Son ennemi juré, car ces gens ont aussi besoin de combat fratricide et de guerres picrocholines pour exister, est évidemment celui que certains brocardent comme le « petit Benito » : Éric Ciotti. Celui-ci n’est pas en reste. Avant de créer un schisme mémorable chez LR en 2024, il avait lancé l’« Association des Amis d’Éric Ciotti », devenu « À droite ! Les Amis d’Éric Ciotti » (ADAEC), en septembre 2012, avant de poser sur les fonts baptismaux l’« Union des droites pour la République » (UDR), en août 2024.
Avez-vous remarqué que tous ces politiciens sont des … hommes ? A Marion Maréchal près, puisqu’elle aussi, a lancé son mouvement « Identité-Libertés » le 7 octobre 2024…
Hannah Arendt et les partis politiques
Ces gens devraient lire ou relire la grande philosophe Hannah Arendt : selon elle, « nos sociétés ont une tendance continuelle à affaiblir les vieux partis en générant des « mouvements » politiques incarnés par des chefs charismatiques ». Et ce multipartisme couve un danger de totalitarisme dans nos démocraties, avec un « fanatisme de la politique de lutte entre les partis sur le continent, suscité moins par des intérêts conflictuels que par des idéologies rivales ». Pourquoi ? Parce qu’ « après de nombreuses décennies d’un gouvernement pluripartite aussi inefficace que confus, la prise de l’État au profit d’un parti unique peut apparaître comme un grand soulagement » (source).
Puisque nous évoquons Hannah Arendt, citons aussi son ouvrage très éclairant « Du mensonge à la violence », qui nous alerte sur les conséquences du mensonge en politique.
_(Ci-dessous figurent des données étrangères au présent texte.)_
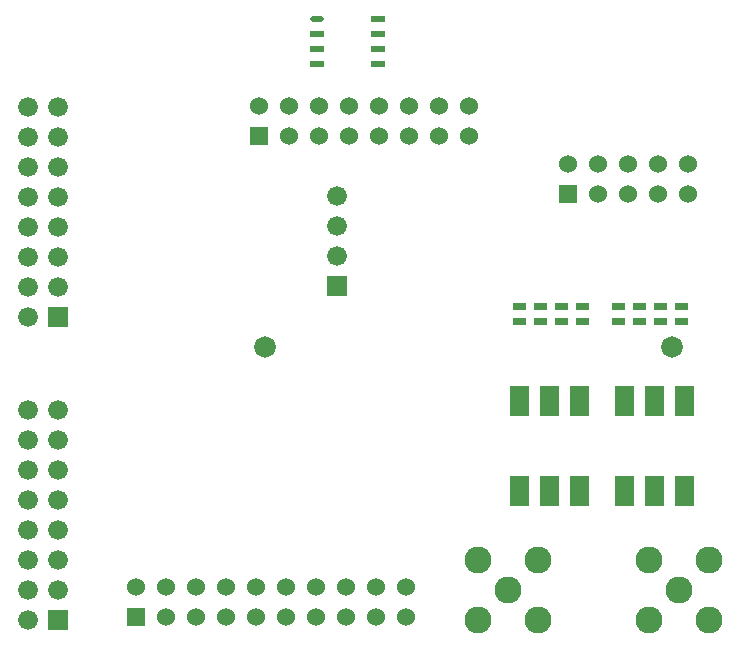
<source format=gbr>
G04 start of page 6 for group -4063 idx -4063
G04 Title: TX Daughterboard, componentmask *
G04 Creator: pcb 20070208 *
G04 CreationDate: Mon Dec 24 21:52:14 2007 UTC *
G04 For: matt *
G04 Format: Gerber/RS-274X *
G04 PCB-Dimensions: 275000 250000 *
G04 PCB-Coordinate-Origin: lower left *
%MOIN*%
%FSLAX24Y24*%
%LNFRONTMASK*%
%ADD13C,0.0600*%
%ADD14R,0.0600X0.0600*%
%ADD15C,0.0900*%
%ADD20C,0.0200*%
%ADD21R,0.0200X0.0200*%
%ADD22R,0.0240X0.0240*%
%ADD23R,0.0650X0.0650*%
%ADD24C,0.0660*%
%ADD25R,0.0660X0.0660*%
%ADD26C,0.0720*%
G54D24*X1900Y3200D03*
X900D03*
X1900Y4200D03*
X900D03*
G54D25*X1900Y1200D03*
G54D24*X900D03*
X1900Y2200D03*
X900D03*
X1900Y5200D03*
X900D03*
Y6200D03*
Y7200D03*
Y8200D03*
G54D25*X1900Y11300D03*
G54D24*Y12300D03*
Y13300D03*
Y14300D03*
Y15300D03*
Y16300D03*
X900Y11300D03*
Y12300D03*
Y13300D03*
Y14300D03*
Y15300D03*
Y16300D03*
X1900Y17300D03*
X900D03*
X1900Y18300D03*
X900D03*
X11200Y13350D03*
Y14350D03*
Y15350D03*
G54D14*X8600Y17350D03*
G54D13*Y18350D03*
X9600Y17350D03*
X10600D03*
X11600D03*
X9600Y18350D03*
X10600D03*
X11600D03*
X12600Y17350D03*
X13600D03*
X14600D03*
X15600D03*
X12600Y18350D03*
X13600D03*
X14600D03*
X15600D03*
G54D24*X1900Y6200D03*
Y7200D03*
Y8200D03*
G54D26*X8830Y10300D03*
X22373D03*
G54D25*X11200Y12350D03*
G54D14*X18900Y15400D03*
G54D13*Y16400D03*
X19900Y15400D03*
Y16400D03*
X20900Y15400D03*
X21900D03*
X22900D03*
X20900Y16400D03*
X21900D03*
X22900D03*
G54D15*X16900Y2200D03*
X15900Y1200D03*
Y3200D03*
X17900Y1200D03*
X22600Y2200D03*
X21600Y1200D03*
X23600D03*
X17900Y3200D03*
X21600D03*
X23600D03*
G54D14*X4500Y1300D03*
G54D13*Y2300D03*
X5500Y1300D03*
Y2300D03*
X6500Y1300D03*
Y2300D03*
X7500Y1300D03*
Y2300D03*
X8500Y1300D03*
Y2300D03*
X9500Y1300D03*
X10500D03*
X11500D03*
X12500D03*
X13500D03*
X9500Y2300D03*
X10500D03*
X11500D03*
X12500D03*
X13500D03*
G54D20*X10410Y21250D02*X10690D01*
G54D21*X10410Y20750D02*X10690D01*
X10410Y20250D02*X10690D01*
X10410Y19750D02*X10690D01*
X12450D02*X12730D01*
X12450Y20250D02*X12730D01*
X12450Y20750D02*X12730D01*
X12450Y21250D02*X12730D01*
G54D22*X21910Y11160D02*X22090D01*
X21910Y11640D02*X22090D01*
X21210Y11160D02*X21390D01*
X21210Y11640D02*X21390D01*
G54D23*X22800Y8670D02*Y8320D01*
X21800Y8670D02*Y8320D01*
X20800Y8670D02*Y8320D01*
G54D22*X22610Y11160D02*X22790D01*
X22610Y11640D02*X22790D01*
X17210Y11160D02*X17390D01*
X17210Y11640D02*X17390D01*
X17910Y11160D02*X18090D01*
X17910Y11640D02*X18090D01*
G54D23*X17300Y5680D02*Y5330D01*
X18300Y5680D02*Y5330D01*
X19300Y5680D02*Y5330D01*
Y8670D02*Y8320D01*
X18300Y8670D02*Y8320D01*
X17300Y8670D02*Y8320D01*
G54D22*X18610Y11160D02*X18790D01*
X18610Y11640D02*X18790D01*
X19310Y11160D02*X19490D01*
X19310Y11640D02*X19490D01*
X20510Y11160D02*X20690D01*
X20510Y11640D02*X20690D01*
G54D23*X20800Y5680D02*Y5330D01*
X21800Y5680D02*Y5330D01*
X22800Y5680D02*Y5330D01*
M02*

</source>
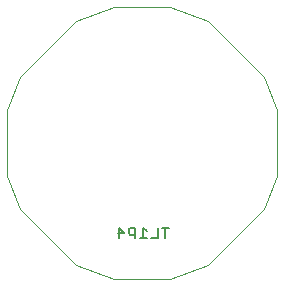
<source format=gbo>
G75*
%MOIN*%
%OFA0B0*%
%FSLAX25Y25*%
%IPPOS*%
%LPD*%
%AMOC8*
5,1,8,0,0,1.08239X$1,22.5*
%
%ADD10C,0.00100*%
%ADD11C,0.00600*%
D10*
X0012350Y0030950D02*
X0008050Y0041950D01*
X0008050Y0064150D01*
X0012350Y0075150D01*
X0030950Y0093750D01*
X0043650Y0098450D01*
X0062450Y0098450D01*
X0075150Y0093750D01*
X0093750Y0075150D01*
X0098050Y0064150D01*
X0098050Y0041950D01*
X0093750Y0030950D01*
X0075150Y0012350D01*
X0062450Y0007650D01*
X0043650Y0007650D01*
X0030950Y0012350D01*
X0012350Y0030950D01*
D11*
X0044957Y0023051D02*
X0047225Y0023051D01*
X0045524Y0024753D01*
X0045524Y0021350D01*
X0048640Y0023051D02*
X0049207Y0022484D01*
X0050908Y0022484D01*
X0050908Y0021350D02*
X0050908Y0024753D01*
X0049207Y0024753D01*
X0048640Y0024186D01*
X0048640Y0023051D01*
X0052323Y0021350D02*
X0054592Y0021350D01*
X0053457Y0021350D02*
X0053457Y0024753D01*
X0054592Y0023619D01*
X0056006Y0021350D02*
X0058275Y0021350D01*
X0058275Y0024753D01*
X0059689Y0024753D02*
X0061958Y0024753D01*
X0060824Y0024753D02*
X0060824Y0021350D01*
M02*

</source>
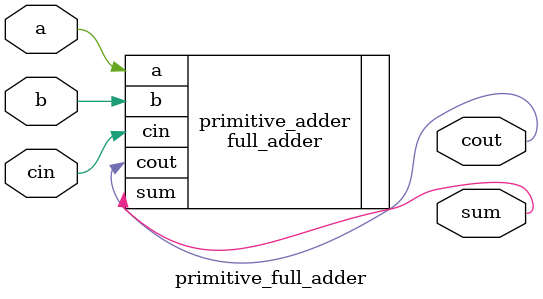
<source format=v>
module primitive_full_adder (
  input a,
  input b,
  input cin,
  output sum,
  output cout
);

  full_adder #(1) primitive_adder (.a(a), .b(b), .cin(cin), .sum(sum), .cout(cout));

endmodule

</source>
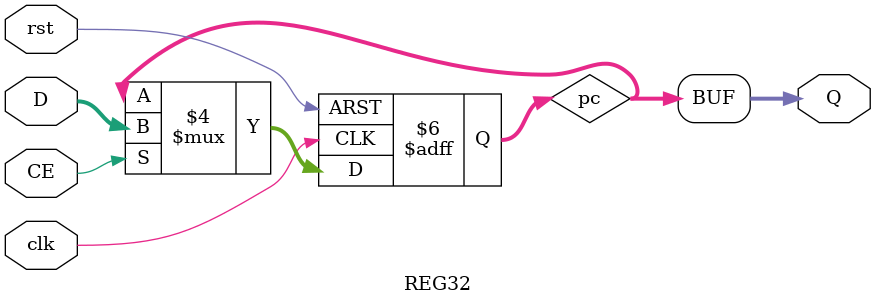
<source format=v>
`timescale 1ns / 1ps
module REG32(input clk,
			 input rst,
			 input CE,
			 input [31:0]D,
			 output [31:0]Q
    );
reg [31:0] pc = 32'h00000000;
//reg [31:0] pc = 32'hbfc00000;//MIPSÉÏµçµØÖ·

always @(posedge clk or posedge rst) begin
	if (rst) pc<=32'h00000000;
//  if (rst) pc<=32'hbfc00000;
  else if (CE) pc<=D;
  else pc<=pc;
end

assign Q = pc;

endmodule

</source>
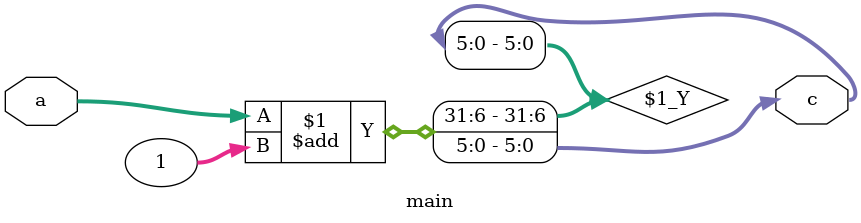
<source format=v>
module main (
  input wire [5:0] a,
  output wire [5:0] c
);

  parameter b = 1;
  assign c = a + b;

endmodule

</source>
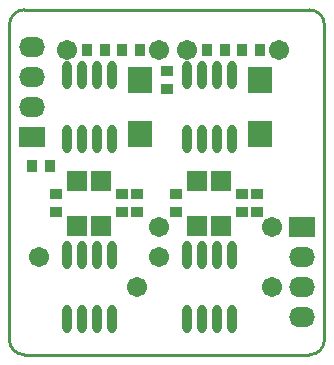
<source format=gts>
G04*
G04 #@! TF.GenerationSoftware,Altium Limited,Altium Designer,22.2.1 (43)*
G04*
G04 Layer_Color=8388736*
%FSLAX44Y44*%
%MOMM*%
G71*
G04*
G04 #@! TF.SameCoordinates,B242430B-52BB-43DD-A0E7-0EA7797FDCDA*
G04*
G04*
G04 #@! TF.FilePolarity,Negative*
G04*
G01*
G75*
%ADD15C,0.2540*%
%ADD21R,1.0922X0.8382*%
%ADD22R,1.7732X1.7582*%
%ADD23R,0.8382X1.0922*%
%ADD24R,2.0032X2.2032*%
%ADD25O,0.8032X2.4032*%
%ADD26O,2.2032X1.7032*%
%ADD27R,2.2032X1.7032*%
%ADD28C,1.7032*%
D15*
X120650Y-146050D02*
G03*
X133350Y-133350I0J12700D01*
G01*
X-133350D02*
G03*
X-120650Y-146050I12700J-0D01*
G01*
X133350Y133350D02*
G03*
X120650Y146050I-12700J0D01*
G01*
X-120650D02*
G03*
X-133350Y133350I0J-12700D01*
G01*
X133350Y-133350D02*
Y0D01*
X0Y-146050D02*
X120650D01*
X-120650D02*
X0D01*
X-133350Y-133350D02*
Y0D01*
X133350D02*
Y133350D01*
X0Y146050D02*
X120650D01*
X-120650D02*
X0D01*
X-133350Y0D02*
Y133350D01*
D21*
X-38100Y-10160D02*
D03*
Y-25400D02*
D03*
X-25400D02*
D03*
Y-10160D02*
D03*
X-93980D02*
D03*
Y-25400D02*
D03*
X76200D02*
D03*
Y-10160D02*
D03*
X63500D02*
D03*
Y-25400D02*
D03*
X0Y78740D02*
D03*
Y93980D02*
D03*
X7620Y-10160D02*
D03*
Y-25400D02*
D03*
D22*
X25400Y1370D02*
D03*
Y-36930D02*
D03*
X45720Y1370D02*
D03*
Y-36930D02*
D03*
X-76200Y1370D02*
D03*
Y-36930D02*
D03*
X-55880Y1370D02*
D03*
Y-36930D02*
D03*
D23*
X-38100Y111760D02*
D03*
X-22860D02*
D03*
X-67310D02*
D03*
X-52070D02*
D03*
X63500D02*
D03*
X78740D02*
D03*
X34290D02*
D03*
X49530D02*
D03*
X-99060Y13970D02*
D03*
X-114300D02*
D03*
D24*
X-22860Y40500D02*
D03*
Y86500D02*
D03*
X78740Y40500D02*
D03*
Y86500D02*
D03*
D25*
X-84918Y36500D02*
D03*
X-72218Y90500D02*
D03*
X-46818D02*
D03*
X-72218Y36500D02*
D03*
X-59518D02*
D03*
X-46818D02*
D03*
X-84918Y90500D02*
D03*
X-59518D02*
D03*
X-84918Y-115900D02*
D03*
X-72218Y-61900D02*
D03*
X-46818D02*
D03*
X-72218Y-115900D02*
D03*
X-59518D02*
D03*
X-46818D02*
D03*
X-84918Y-61900D02*
D03*
X-59518D02*
D03*
X16682Y36500D02*
D03*
X29382Y90500D02*
D03*
X54782D02*
D03*
X29382Y36500D02*
D03*
X42082D02*
D03*
X54782D02*
D03*
X16682Y90500D02*
D03*
X42082D02*
D03*
X16682Y-115900D02*
D03*
X29382Y-61900D02*
D03*
X54782D02*
D03*
X29382Y-115900D02*
D03*
X42082D02*
D03*
X54782D02*
D03*
X16682Y-61900D02*
D03*
X42082D02*
D03*
D26*
X114300Y-114300D02*
D03*
Y-88900D02*
D03*
Y-63500D02*
D03*
X-114300Y114300D02*
D03*
Y88900D02*
D03*
Y63500D02*
D03*
D27*
X114300Y-38100D02*
D03*
X-114300Y38100D02*
D03*
D28*
X95250Y111760D02*
D03*
X16682D02*
D03*
X-6350D02*
D03*
X-107950Y-63500D02*
D03*
X-6350D02*
D03*
Y-38100D02*
D03*
X88900D02*
D03*
X-25400Y-88900D02*
D03*
X88900D02*
D03*
X-84918Y111760D02*
D03*
M02*

</source>
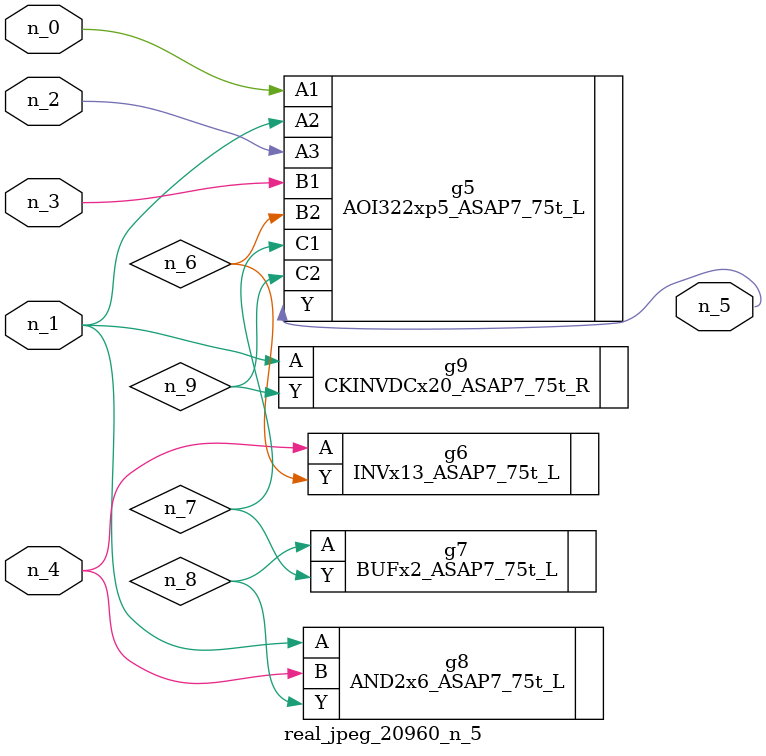
<source format=v>
module real_jpeg_20960_n_5 (n_4, n_0, n_1, n_2, n_3, n_5);

input n_4;
input n_0;
input n_1;
input n_2;
input n_3;

output n_5;

wire n_8;
wire n_6;
wire n_7;
wire n_9;

AOI322xp5_ASAP7_75t_L g5 ( 
.A1(n_0),
.A2(n_1),
.A3(n_2),
.B1(n_3),
.B2(n_6),
.C1(n_7),
.C2(n_9),
.Y(n_5)
);

AND2x6_ASAP7_75t_L g8 ( 
.A(n_1),
.B(n_4),
.Y(n_8)
);

CKINVDCx20_ASAP7_75t_R g9 ( 
.A(n_1),
.Y(n_9)
);

INVx13_ASAP7_75t_L g6 ( 
.A(n_4),
.Y(n_6)
);

BUFx2_ASAP7_75t_L g7 ( 
.A(n_8),
.Y(n_7)
);


endmodule
</source>
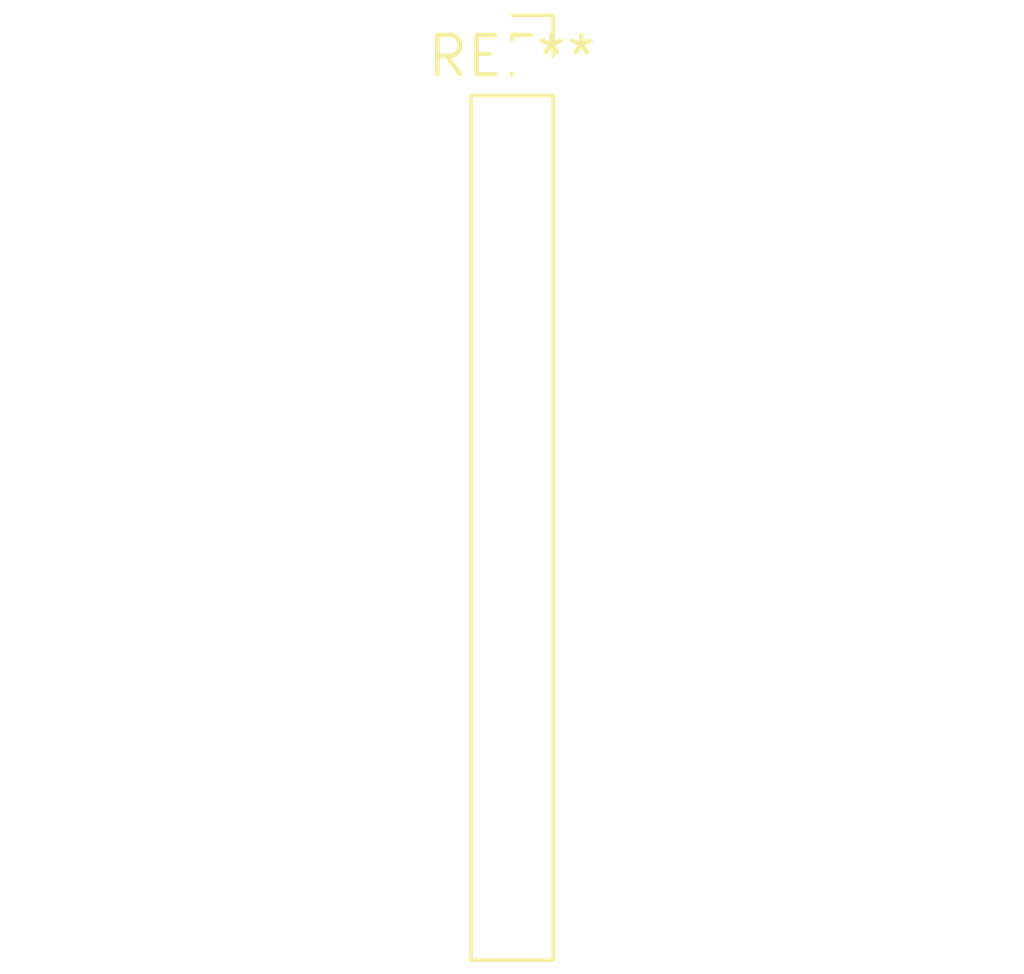
<source format=kicad_pcb>
(kicad_pcb (version 20240108) (generator pcbnew)

  (general
    (thickness 1.6)
  )

  (paper "A4")
  (layers
    (0 "F.Cu" signal)
    (31 "B.Cu" signal)
    (32 "B.Adhes" user "B.Adhesive")
    (33 "F.Adhes" user "F.Adhesive")
    (34 "B.Paste" user)
    (35 "F.Paste" user)
    (36 "B.SilkS" user "B.Silkscreen")
    (37 "F.SilkS" user "F.Silkscreen")
    (38 "B.Mask" user)
    (39 "F.Mask" user)
    (40 "Dwgs.User" user "User.Drawings")
    (41 "Cmts.User" user "User.Comments")
    (42 "Eco1.User" user "User.Eco1")
    (43 "Eco2.User" user "User.Eco2")
    (44 "Edge.Cuts" user)
    (45 "Margin" user)
    (46 "B.CrtYd" user "B.Courtyard")
    (47 "F.CrtYd" user "F.Courtyard")
    (48 "B.Fab" user)
    (49 "F.Fab" user)
    (50 "User.1" user)
    (51 "User.2" user)
    (52 "User.3" user)
    (53 "User.4" user)
    (54 "User.5" user)
    (55 "User.6" user)
    (56 "User.7" user)
    (57 "User.8" user)
    (58 "User.9" user)
  )

  (setup
    (pad_to_mask_clearance 0)
    (pcbplotparams
      (layerselection 0x00010fc_ffffffff)
      (plot_on_all_layers_selection 0x0000000_00000000)
      (disableapertmacros false)
      (usegerberextensions false)
      (usegerberattributes false)
      (usegerberadvancedattributes false)
      (creategerberjobfile false)
      (dashed_line_dash_ratio 12.000000)
      (dashed_line_gap_ratio 3.000000)
      (svgprecision 4)
      (plotframeref false)
      (viasonmask false)
      (mode 1)
      (useauxorigin false)
      (hpglpennumber 1)
      (hpglpenspeed 20)
      (hpglpendiameter 15.000000)
      (dxfpolygonmode false)
      (dxfimperialunits false)
      (dxfusepcbnewfont false)
      (psnegative false)
      (psa4output false)
      (plotreference false)
      (plotvalue false)
      (plotinvisibletext false)
      (sketchpadsonfab false)
      (subtractmaskfromsilk false)
      (outputformat 1)
      (mirror false)
      (drillshape 1)
      (scaleselection 1)
      (outputdirectory "")
    )
  )

  (net 0 "")

  (footprint "PinSocket_1x12_P2.54mm_Vertical" (layer "F.Cu") (at 0 0))

)

</source>
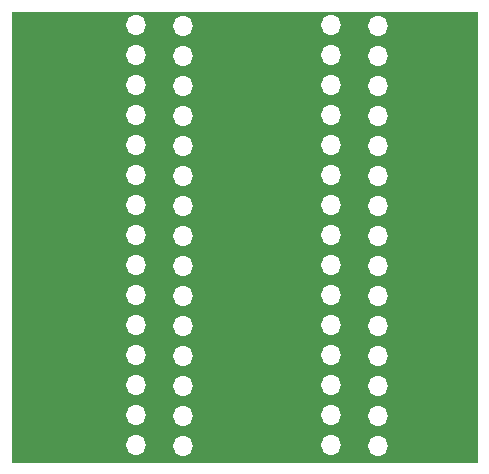
<source format=gbo>
%TF.GenerationSoftware,KiCad,Pcbnew,5.1.10*%
%TF.CreationDate,2021-10-22T01:18:59+03:00*%
%TF.ProjectId,breakouts,62726561-6b6f-4757-9473-2e6b69636164,rev?*%
%TF.SameCoordinates,Original*%
%TF.FileFunction,Legend,Bot*%
%TF.FilePolarity,Positive*%
%FSLAX46Y46*%
G04 Gerber Fmt 4.6, Leading zero omitted, Abs format (unit mm)*
G04 Created by KiCad (PCBNEW 5.1.10) date 2021-10-22 01:18:59*
%MOMM*%
%LPD*%
G01*
G04 APERTURE LIST*
%ADD10C,0.100000*%
%ADD11O,1.700000X1.700000*%
%ADD12R,1.700000X1.700000*%
G04 APERTURE END LIST*
D10*
G36*
X79375000Y-86360000D02*
G01*
X40005000Y-86360000D01*
X40005000Y-48260000D01*
X79375000Y-48260000D01*
X79375000Y-86360000D01*
G37*
X79375000Y-86360000D02*
X40005000Y-86360000D01*
X40005000Y-48260000D01*
X79375000Y-48260000D01*
X79375000Y-86360000D01*
%LPC*%
D11*
%TO.C,J18*%
X81000000Y-46824999D03*
X81000000Y-49364999D03*
X81000000Y-51904999D03*
X81000000Y-54444999D03*
X81000000Y-56984999D03*
X81000000Y-59524999D03*
X81000000Y-62064999D03*
X81000000Y-64604999D03*
X81000000Y-67144999D03*
X81000000Y-69684999D03*
X81000000Y-72224999D03*
X81000000Y-74764999D03*
X81000000Y-77304999D03*
X81000000Y-79844999D03*
X81000000Y-82384999D03*
X81000000Y-84924999D03*
D12*
X81000000Y-87464999D03*
%TD*%
D11*
%TO.C,J16*%
X71000000Y-87504999D03*
X71000000Y-84964999D03*
X71000000Y-82424999D03*
X71000000Y-79884999D03*
X71000000Y-77344999D03*
X71000000Y-74804999D03*
X71000000Y-72264999D03*
X71000000Y-69724999D03*
X71000000Y-67184999D03*
X71000000Y-64644999D03*
X71000000Y-62104999D03*
X71000000Y-59564999D03*
X71000000Y-57024999D03*
X71000000Y-54484999D03*
X71000000Y-51944999D03*
X71000000Y-49404999D03*
D12*
X71000000Y-46864999D03*
%TD*%
D11*
%TO.C,J15*%
X67000000Y-46824999D03*
X67000000Y-49364999D03*
X67000000Y-51904999D03*
X67000000Y-54444999D03*
X67000000Y-56984999D03*
X67000000Y-59524999D03*
X67000000Y-62064999D03*
X67000000Y-64604999D03*
X67000000Y-67144999D03*
X67000000Y-69684999D03*
X67000000Y-72224999D03*
X67000000Y-74764999D03*
X67000000Y-77304999D03*
X67000000Y-79844999D03*
X67000000Y-82384999D03*
X67000000Y-84924999D03*
D12*
X67000000Y-87464999D03*
%TD*%
D11*
%TO.C,J13*%
X54500000Y-87504999D03*
X54500000Y-84964999D03*
X54500000Y-82424999D03*
X54500000Y-79884999D03*
X54500000Y-77344999D03*
X54500000Y-74804999D03*
X54500000Y-72264999D03*
X54500000Y-69724999D03*
X54500000Y-67184999D03*
X54500000Y-64644999D03*
X54500000Y-62104999D03*
X54500000Y-59564999D03*
X54500000Y-57024999D03*
X54500000Y-54484999D03*
X54500000Y-51944999D03*
X54500000Y-49404999D03*
D12*
X54500000Y-46864999D03*
%TD*%
D11*
%TO.C,J12*%
X50500000Y-46824999D03*
X50500000Y-49364999D03*
X50500000Y-51904999D03*
X50500000Y-54444999D03*
X50500000Y-56984999D03*
X50500000Y-59524999D03*
X50500000Y-62064999D03*
X50500000Y-64604999D03*
X50500000Y-67144999D03*
X50500000Y-69684999D03*
X50500000Y-72224999D03*
X50500000Y-74764999D03*
X50500000Y-77304999D03*
X50500000Y-79844999D03*
X50500000Y-82384999D03*
X50500000Y-84924999D03*
D12*
X50500000Y-87464999D03*
%TD*%
D11*
%TO.C,J11*%
X38500000Y-87504999D03*
X38500000Y-84964999D03*
X38500000Y-82424999D03*
X38500000Y-79884999D03*
X38500000Y-77344999D03*
X38500000Y-74804999D03*
X38500000Y-72264999D03*
X38500000Y-69724999D03*
X38500000Y-67184999D03*
X38500000Y-64644999D03*
X38500000Y-62104999D03*
X38500000Y-59564999D03*
X38500000Y-57024999D03*
X38500000Y-54484999D03*
X38500000Y-51944999D03*
X38500000Y-49404999D03*
D12*
X38500000Y-46864999D03*
%TD*%
M02*

</source>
Elles peuvent être gravissimes, et entraîner nos démocraties vers une violence sourde ou même débridée, faite de séparatismes, de xénophobie, d’intolérance et d’idées fascisantes. Bref, la chienlit…
Il se trouve que nous sommes précisément dans une période de confusion, sur un terrain particulièrement glissant, largement préparé par les démissions, les égoïsmes et dénis chroniques, les mensonges, des politicards au pouvoir depuis des années, ainsi que par une mainmise des médias ultraconservateurs qui lobotomisent peu à peu les opinions publiques, en offrant des caisses de résonance à des idées de plus en plus réactionnaires et souvent racistes. Un vrai boulevard pour la crispation fascisante !
Bien davantage que gouverner au mieux notre pays, dans l’intérêt général, l’objectif central de ces ambitieux semble n’être que la prise de pouvoir. Quitte à vendre leur âme et à abîmer durablement notre société.